The incident became a minor sensation at the time, and certainly more so in Kuwait. Pro wrestling was transitioning: Vince McMahon would announce the death of kayfabe not soon after and the days of ambiguity about whether pro wrestling was “real” or not became passé, replaced by examination of pro wrestling as performance. Because, really, how could a man who put his eye back into its socket not bristle at a question of whether his profession is real or not?

Vader’s love of pro wrestling in all is messy glory wasn’t just a source of friction, of course. His last in-ring appearance for WWE was magic. In 2012, on the 1,000th episode of RAW, Vader squashed Heath Slater, who was doing a gimmick of getting beaten up by past legends. After the requisite preamble by Slater, Vader came out and promptly squashed the much younger man.

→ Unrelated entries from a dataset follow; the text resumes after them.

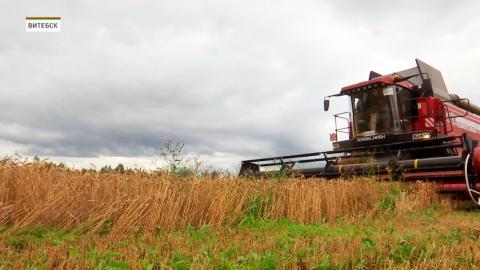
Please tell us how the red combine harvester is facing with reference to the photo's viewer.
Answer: facing the viewer and to the left of the viewer
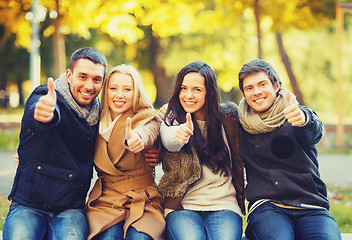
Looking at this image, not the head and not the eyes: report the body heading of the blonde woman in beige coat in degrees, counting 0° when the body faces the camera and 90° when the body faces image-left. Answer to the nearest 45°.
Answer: approximately 0°

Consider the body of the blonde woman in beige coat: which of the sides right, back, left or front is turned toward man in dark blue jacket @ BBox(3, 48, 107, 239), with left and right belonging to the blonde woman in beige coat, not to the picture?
right

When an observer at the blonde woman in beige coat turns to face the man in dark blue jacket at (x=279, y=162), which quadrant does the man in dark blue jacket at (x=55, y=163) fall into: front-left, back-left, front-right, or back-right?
back-right

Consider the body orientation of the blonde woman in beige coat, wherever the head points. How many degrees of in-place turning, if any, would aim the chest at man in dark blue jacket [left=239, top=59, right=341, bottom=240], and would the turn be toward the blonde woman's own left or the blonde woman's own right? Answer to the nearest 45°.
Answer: approximately 90° to the blonde woman's own left
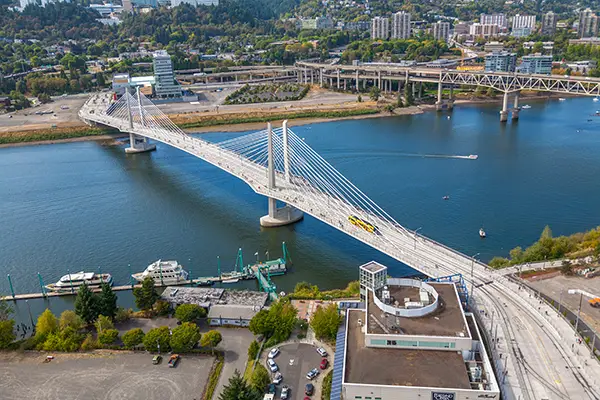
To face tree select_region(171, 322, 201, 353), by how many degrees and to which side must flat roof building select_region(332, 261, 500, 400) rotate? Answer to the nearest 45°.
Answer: approximately 90° to its right

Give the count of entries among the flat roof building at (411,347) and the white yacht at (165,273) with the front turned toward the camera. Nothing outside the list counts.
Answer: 1

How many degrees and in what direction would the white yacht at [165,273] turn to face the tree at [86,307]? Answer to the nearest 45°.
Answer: approximately 45° to its left

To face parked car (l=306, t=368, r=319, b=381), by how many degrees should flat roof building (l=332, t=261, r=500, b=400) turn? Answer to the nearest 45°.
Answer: approximately 90° to its right

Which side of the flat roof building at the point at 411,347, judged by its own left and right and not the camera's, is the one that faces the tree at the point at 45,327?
right

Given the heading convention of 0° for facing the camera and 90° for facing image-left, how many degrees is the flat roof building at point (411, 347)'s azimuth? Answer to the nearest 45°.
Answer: approximately 0°

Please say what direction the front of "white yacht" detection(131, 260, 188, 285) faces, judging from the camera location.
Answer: facing to the left of the viewer

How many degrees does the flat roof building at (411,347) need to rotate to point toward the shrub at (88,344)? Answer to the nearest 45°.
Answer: approximately 90° to its right
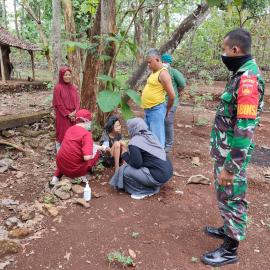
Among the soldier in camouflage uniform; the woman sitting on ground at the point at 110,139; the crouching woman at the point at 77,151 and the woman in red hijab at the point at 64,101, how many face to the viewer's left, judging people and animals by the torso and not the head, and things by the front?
1

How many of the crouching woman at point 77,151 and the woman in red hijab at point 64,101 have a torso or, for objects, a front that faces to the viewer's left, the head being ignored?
0

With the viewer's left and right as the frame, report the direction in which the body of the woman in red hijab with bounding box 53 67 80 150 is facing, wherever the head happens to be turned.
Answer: facing the viewer and to the right of the viewer

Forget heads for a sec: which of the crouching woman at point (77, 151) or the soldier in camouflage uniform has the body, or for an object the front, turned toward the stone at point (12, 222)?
the soldier in camouflage uniform

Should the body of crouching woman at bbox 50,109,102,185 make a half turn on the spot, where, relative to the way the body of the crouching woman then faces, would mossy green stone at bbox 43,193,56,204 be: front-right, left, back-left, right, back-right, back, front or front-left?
front

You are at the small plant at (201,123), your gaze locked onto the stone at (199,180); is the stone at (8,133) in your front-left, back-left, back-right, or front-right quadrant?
front-right

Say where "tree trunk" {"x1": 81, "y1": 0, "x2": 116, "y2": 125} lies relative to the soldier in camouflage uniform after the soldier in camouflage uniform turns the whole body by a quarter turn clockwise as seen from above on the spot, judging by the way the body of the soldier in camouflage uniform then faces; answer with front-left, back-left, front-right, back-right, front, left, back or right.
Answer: front-left

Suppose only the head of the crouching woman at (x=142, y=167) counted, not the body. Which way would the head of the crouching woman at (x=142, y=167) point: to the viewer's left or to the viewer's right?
to the viewer's left

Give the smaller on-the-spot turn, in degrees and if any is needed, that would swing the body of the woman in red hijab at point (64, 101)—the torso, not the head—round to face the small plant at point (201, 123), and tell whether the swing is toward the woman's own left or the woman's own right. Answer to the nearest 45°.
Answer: approximately 90° to the woman's own left

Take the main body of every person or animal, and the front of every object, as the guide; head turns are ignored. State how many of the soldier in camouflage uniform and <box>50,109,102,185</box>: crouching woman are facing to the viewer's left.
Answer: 1

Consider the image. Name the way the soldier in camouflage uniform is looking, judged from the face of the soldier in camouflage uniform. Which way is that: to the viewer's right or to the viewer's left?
to the viewer's left

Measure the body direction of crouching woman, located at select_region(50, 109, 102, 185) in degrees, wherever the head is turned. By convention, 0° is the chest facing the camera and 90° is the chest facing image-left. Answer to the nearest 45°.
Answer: approximately 225°

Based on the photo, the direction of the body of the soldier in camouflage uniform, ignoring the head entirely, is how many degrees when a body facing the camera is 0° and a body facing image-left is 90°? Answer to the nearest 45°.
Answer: approximately 90°

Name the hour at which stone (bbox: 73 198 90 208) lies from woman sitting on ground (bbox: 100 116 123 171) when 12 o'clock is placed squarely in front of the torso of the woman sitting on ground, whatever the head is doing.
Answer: The stone is roughly at 2 o'clock from the woman sitting on ground.

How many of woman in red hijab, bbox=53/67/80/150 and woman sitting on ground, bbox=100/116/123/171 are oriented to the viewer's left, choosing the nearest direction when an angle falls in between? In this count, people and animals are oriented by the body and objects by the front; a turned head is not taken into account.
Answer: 0

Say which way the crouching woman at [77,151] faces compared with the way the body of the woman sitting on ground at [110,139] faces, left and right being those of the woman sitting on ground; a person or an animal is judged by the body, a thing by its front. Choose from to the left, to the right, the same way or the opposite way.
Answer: to the left

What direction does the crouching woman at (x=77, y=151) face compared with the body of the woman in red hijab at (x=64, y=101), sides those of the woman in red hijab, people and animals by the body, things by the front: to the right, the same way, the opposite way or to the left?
to the left
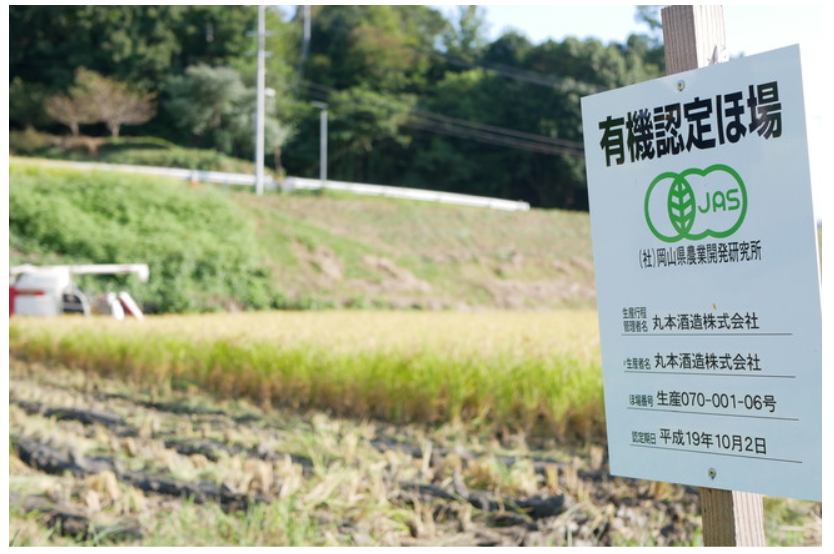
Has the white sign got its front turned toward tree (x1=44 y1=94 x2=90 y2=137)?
no

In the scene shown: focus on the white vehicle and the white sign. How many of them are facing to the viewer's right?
1

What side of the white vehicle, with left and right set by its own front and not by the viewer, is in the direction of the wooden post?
right

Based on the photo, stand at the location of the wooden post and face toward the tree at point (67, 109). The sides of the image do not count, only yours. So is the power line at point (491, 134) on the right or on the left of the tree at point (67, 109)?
right

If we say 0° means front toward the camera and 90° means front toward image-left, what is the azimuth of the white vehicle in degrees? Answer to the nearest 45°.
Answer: approximately 270°

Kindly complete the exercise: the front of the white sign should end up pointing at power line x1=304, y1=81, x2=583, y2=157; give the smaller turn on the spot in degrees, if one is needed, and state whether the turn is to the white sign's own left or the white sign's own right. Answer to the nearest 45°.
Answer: approximately 135° to the white sign's own right

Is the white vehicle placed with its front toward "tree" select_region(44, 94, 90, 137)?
no

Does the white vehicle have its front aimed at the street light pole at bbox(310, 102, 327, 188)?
no

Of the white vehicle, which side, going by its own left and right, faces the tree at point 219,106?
left

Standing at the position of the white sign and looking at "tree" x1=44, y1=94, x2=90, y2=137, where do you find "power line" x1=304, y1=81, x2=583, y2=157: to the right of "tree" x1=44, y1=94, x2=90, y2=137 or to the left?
right

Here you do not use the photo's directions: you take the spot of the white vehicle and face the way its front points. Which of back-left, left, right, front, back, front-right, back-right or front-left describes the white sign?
right

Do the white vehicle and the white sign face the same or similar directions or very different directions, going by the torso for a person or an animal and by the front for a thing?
very different directions
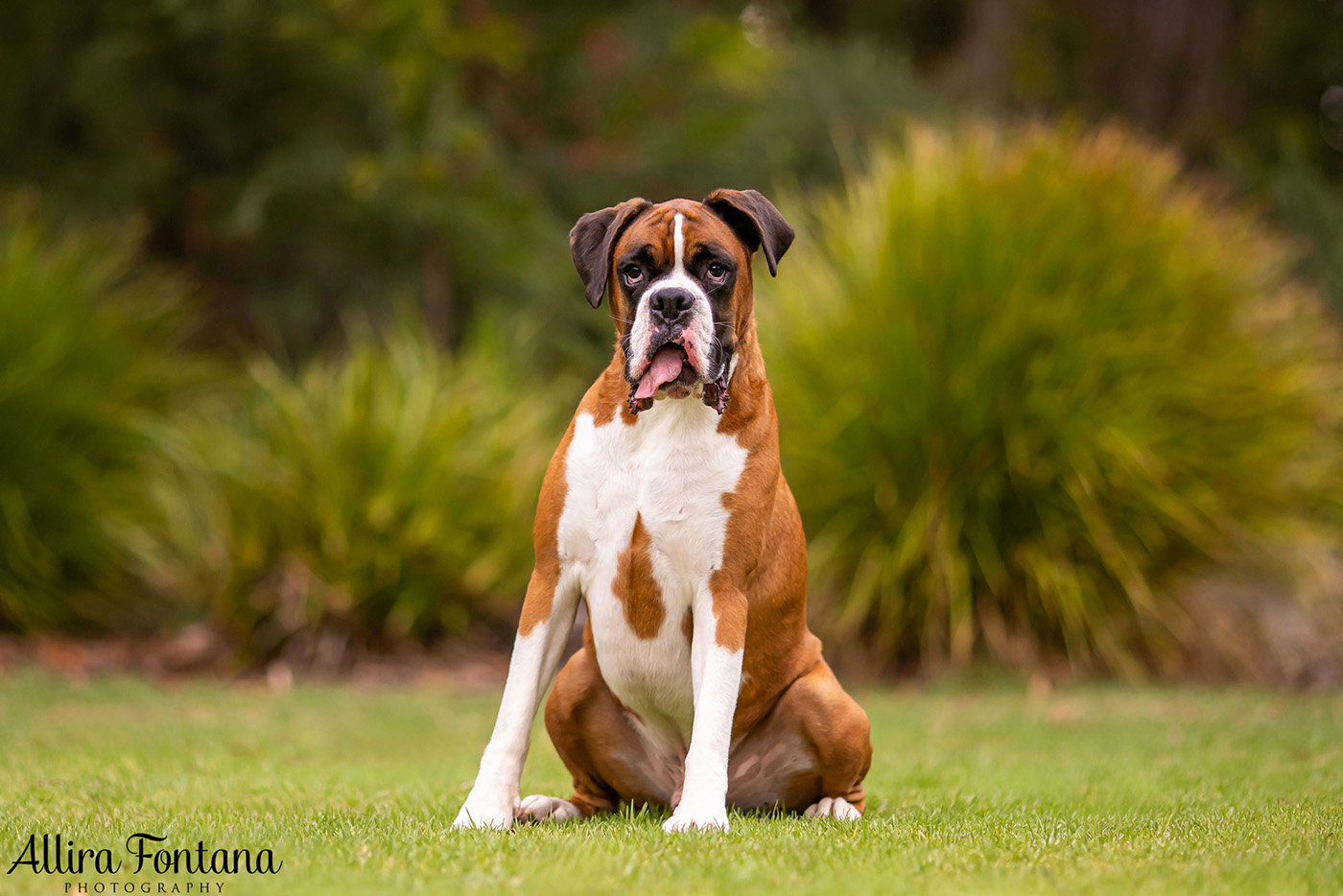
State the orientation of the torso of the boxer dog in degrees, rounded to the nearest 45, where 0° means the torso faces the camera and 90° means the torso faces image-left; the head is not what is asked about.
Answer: approximately 0°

He still had it, at that time in his late 50s. He could still fly. He could still hit. And when it was over, and the crowd was roaring his name, you could see it in his eyes that he loved it. Then the smile crept in, just as the camera cut away.

Vader was part of a cohort of wrestlers in the late 1980s and early 1990s who came through the United States wrestling scene and changed how we thought of big men. It was no accident that he worked so well with men like Bam Bam Bigelow and The Undertaker: they were cut from the same cloth, straddling an old world and the new, and all nimble, fast, strong, and (again, forcefully) big. And he was maybe the best of all of them, the best big man of all time in a world which always favored them. It’s a testament to that fact that he could be so unique yet still set a standard to strive for.